= Gianantonio Capizucchi =

Italian Roman Catholic cardinal and bishop

Gianantonio Capizucchi (24 October 1515 – 28 January 1569) was an Italian Roman
Catholic cardinal and bishop.

==Biography==

Gianantonio Capizucchi was born in Rome on October 24, 1515. He was a doctor of both laws, and belonged to the noble Roman Capizucchi family.

On August 28, 1539, he became a canon of the cathedral chapter of St. Peter's Basilica. He became a Referendary of the Apostolic Signatura on June 1, 1549. He later served as an auditor at the Apostolic Palace.

Pope Paul IV made him a cardinal priest in the consistory of December 20, 1555. He received the red hat and the titular church of San Pancrazio on January 13, 1556.

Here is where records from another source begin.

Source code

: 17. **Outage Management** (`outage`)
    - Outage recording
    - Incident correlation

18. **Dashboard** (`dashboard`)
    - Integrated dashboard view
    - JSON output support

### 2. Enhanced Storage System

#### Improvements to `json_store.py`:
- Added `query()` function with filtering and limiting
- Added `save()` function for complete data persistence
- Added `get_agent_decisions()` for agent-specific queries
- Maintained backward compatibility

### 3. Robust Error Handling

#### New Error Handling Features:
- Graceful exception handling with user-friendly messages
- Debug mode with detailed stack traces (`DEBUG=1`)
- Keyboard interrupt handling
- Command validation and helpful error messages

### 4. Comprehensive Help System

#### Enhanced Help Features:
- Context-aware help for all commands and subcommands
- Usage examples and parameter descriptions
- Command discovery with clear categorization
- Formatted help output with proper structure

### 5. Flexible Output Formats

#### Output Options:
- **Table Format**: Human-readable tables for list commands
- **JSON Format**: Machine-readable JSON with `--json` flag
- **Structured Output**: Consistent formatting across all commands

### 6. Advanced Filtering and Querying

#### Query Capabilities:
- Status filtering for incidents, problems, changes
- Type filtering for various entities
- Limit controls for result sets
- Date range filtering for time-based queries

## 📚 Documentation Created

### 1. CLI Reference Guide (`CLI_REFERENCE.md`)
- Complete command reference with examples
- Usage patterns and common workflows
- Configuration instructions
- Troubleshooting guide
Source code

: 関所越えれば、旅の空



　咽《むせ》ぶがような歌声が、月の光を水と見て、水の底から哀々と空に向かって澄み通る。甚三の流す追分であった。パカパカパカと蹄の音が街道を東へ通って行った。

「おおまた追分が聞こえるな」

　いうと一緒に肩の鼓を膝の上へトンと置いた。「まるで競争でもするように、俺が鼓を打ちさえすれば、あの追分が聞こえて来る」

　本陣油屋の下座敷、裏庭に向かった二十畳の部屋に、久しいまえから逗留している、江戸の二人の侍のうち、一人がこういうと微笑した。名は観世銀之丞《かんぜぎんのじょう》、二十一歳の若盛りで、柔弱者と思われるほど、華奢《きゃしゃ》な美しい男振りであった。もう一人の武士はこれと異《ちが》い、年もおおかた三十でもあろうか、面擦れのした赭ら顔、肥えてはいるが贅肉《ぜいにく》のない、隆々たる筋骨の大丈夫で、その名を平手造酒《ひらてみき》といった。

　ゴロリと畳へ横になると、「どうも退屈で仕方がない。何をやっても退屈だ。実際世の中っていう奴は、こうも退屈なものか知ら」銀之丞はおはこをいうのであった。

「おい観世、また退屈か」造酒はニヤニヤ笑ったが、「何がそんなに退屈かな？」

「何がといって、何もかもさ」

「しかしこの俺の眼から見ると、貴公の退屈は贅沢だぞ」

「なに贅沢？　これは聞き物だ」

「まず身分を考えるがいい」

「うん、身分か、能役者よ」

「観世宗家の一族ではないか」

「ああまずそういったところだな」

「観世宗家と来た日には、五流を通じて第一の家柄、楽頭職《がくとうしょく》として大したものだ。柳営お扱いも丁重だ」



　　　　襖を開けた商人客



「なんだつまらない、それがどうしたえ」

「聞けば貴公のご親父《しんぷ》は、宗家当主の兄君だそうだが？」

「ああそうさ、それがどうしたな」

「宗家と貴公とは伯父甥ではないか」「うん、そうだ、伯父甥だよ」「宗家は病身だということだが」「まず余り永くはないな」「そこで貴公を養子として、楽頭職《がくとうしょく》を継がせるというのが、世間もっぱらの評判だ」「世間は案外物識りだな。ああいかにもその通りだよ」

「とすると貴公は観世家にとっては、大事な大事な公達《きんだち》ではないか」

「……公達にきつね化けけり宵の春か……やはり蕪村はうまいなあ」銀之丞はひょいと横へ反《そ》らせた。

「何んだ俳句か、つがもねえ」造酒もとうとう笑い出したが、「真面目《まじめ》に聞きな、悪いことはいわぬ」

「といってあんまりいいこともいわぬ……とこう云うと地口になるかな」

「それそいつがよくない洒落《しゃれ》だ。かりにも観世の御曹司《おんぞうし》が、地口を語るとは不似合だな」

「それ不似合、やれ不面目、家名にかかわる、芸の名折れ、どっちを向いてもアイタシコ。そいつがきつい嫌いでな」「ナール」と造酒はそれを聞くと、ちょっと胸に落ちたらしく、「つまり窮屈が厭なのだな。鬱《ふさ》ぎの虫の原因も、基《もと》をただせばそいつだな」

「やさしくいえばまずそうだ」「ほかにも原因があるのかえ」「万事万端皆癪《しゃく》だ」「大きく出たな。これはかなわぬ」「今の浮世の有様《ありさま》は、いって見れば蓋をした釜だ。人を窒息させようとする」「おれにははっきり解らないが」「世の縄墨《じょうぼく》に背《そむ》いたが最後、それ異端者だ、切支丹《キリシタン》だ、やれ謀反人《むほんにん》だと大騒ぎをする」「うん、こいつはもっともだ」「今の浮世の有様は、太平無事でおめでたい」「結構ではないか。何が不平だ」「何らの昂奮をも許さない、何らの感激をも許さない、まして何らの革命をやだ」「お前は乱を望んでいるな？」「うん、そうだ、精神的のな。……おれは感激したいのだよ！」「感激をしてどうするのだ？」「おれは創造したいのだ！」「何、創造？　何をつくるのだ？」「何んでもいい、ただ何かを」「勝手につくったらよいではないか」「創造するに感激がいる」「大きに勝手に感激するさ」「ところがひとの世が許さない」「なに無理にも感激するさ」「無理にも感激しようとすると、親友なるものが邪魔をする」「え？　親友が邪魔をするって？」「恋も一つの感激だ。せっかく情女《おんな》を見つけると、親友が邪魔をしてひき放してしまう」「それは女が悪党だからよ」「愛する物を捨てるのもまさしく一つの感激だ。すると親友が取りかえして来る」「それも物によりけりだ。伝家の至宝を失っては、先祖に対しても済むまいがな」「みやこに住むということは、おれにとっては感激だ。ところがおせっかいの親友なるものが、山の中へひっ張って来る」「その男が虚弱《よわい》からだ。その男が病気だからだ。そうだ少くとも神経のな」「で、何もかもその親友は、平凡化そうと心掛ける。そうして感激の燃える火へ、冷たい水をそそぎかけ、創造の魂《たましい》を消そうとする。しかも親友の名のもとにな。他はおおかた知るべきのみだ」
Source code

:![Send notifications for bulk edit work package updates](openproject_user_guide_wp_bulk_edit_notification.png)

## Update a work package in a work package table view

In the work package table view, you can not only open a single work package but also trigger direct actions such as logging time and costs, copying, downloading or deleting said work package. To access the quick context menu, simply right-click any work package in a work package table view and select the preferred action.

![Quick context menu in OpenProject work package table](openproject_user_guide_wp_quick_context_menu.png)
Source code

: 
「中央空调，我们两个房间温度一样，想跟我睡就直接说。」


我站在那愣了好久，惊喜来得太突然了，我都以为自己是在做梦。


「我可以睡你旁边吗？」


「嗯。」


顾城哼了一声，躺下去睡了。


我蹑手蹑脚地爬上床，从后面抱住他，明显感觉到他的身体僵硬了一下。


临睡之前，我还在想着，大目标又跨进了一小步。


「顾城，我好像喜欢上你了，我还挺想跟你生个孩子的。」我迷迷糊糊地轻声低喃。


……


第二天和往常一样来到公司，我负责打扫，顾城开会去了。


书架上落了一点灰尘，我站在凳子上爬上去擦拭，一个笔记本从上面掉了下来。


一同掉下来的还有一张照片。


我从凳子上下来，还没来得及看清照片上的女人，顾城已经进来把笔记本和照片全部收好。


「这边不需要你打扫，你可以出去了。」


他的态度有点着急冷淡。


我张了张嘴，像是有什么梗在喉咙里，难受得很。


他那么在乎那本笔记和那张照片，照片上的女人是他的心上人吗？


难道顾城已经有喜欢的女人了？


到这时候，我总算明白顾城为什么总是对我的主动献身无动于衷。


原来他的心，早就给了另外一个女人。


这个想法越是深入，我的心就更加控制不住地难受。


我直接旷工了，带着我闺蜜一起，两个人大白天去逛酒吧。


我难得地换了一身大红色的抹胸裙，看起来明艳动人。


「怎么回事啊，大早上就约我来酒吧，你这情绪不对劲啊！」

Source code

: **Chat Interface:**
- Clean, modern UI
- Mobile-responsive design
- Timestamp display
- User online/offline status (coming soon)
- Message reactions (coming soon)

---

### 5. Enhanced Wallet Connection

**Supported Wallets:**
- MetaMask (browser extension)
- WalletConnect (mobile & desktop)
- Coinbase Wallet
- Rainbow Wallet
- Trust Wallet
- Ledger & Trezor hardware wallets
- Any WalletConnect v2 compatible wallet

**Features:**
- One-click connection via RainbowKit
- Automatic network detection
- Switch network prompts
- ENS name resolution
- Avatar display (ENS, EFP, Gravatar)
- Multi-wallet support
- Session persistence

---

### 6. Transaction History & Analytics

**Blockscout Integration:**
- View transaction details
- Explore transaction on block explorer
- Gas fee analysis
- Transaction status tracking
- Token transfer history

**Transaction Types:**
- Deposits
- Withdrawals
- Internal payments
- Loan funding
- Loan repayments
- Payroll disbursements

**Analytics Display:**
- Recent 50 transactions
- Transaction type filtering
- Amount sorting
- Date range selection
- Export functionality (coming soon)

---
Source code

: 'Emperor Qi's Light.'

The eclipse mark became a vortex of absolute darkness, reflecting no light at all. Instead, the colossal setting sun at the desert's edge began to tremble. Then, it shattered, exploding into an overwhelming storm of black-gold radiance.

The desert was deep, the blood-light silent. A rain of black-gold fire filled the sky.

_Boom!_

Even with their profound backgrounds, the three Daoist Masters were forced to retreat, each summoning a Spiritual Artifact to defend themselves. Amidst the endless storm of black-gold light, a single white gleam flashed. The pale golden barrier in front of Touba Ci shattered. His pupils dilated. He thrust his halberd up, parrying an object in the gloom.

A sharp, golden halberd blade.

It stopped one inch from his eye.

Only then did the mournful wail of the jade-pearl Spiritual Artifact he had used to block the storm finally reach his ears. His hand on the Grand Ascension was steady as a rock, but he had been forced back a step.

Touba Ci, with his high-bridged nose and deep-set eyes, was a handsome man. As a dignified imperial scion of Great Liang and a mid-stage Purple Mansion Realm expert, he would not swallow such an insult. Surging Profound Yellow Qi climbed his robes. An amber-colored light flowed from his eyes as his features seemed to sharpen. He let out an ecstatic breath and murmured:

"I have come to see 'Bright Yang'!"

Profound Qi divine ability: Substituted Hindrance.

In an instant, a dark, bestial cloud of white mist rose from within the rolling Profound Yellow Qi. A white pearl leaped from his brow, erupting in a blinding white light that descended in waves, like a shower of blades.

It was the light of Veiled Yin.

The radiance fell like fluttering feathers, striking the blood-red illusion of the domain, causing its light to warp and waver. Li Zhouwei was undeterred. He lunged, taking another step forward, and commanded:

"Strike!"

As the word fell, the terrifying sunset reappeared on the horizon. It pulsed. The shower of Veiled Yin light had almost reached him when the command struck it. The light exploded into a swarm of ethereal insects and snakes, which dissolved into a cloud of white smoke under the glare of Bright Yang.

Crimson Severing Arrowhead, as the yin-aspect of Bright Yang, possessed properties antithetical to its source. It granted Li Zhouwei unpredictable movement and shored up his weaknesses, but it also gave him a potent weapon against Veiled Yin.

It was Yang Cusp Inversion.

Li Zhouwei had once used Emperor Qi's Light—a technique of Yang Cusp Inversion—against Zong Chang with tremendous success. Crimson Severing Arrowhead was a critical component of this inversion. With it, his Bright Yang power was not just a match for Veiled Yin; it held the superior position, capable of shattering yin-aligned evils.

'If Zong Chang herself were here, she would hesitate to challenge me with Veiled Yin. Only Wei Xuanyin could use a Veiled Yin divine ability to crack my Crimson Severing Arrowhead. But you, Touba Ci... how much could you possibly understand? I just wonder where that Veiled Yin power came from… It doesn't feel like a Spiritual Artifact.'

On July 5, 1557, he was elected Bishop of Lodi. He was consecrated as a bishop in Rome on December 21, 1557 by Giovanni Giacomo Barba, Bishop of Terni.

He participated in the papal conclave of 1559 that elected Pope Pius IV. He opted for the titular church of Santa Croce in Gerusalemme on July 6, 1562, and then for San Clemente on November 7, 1565. He was a participant of the papal conclave of 1565-66 that elected Pope Pius V. Cardinal Capizucchi served as Camerlengo of the Sacred College of Cardinals from January 13, 1567 to January 14, 1568. On December 1, 1568, he became Prefect of the Apostolic Signatura. He also served as a member of the Holy Office.

He died in Rome on January 28, 1569. He was buried in his titular church.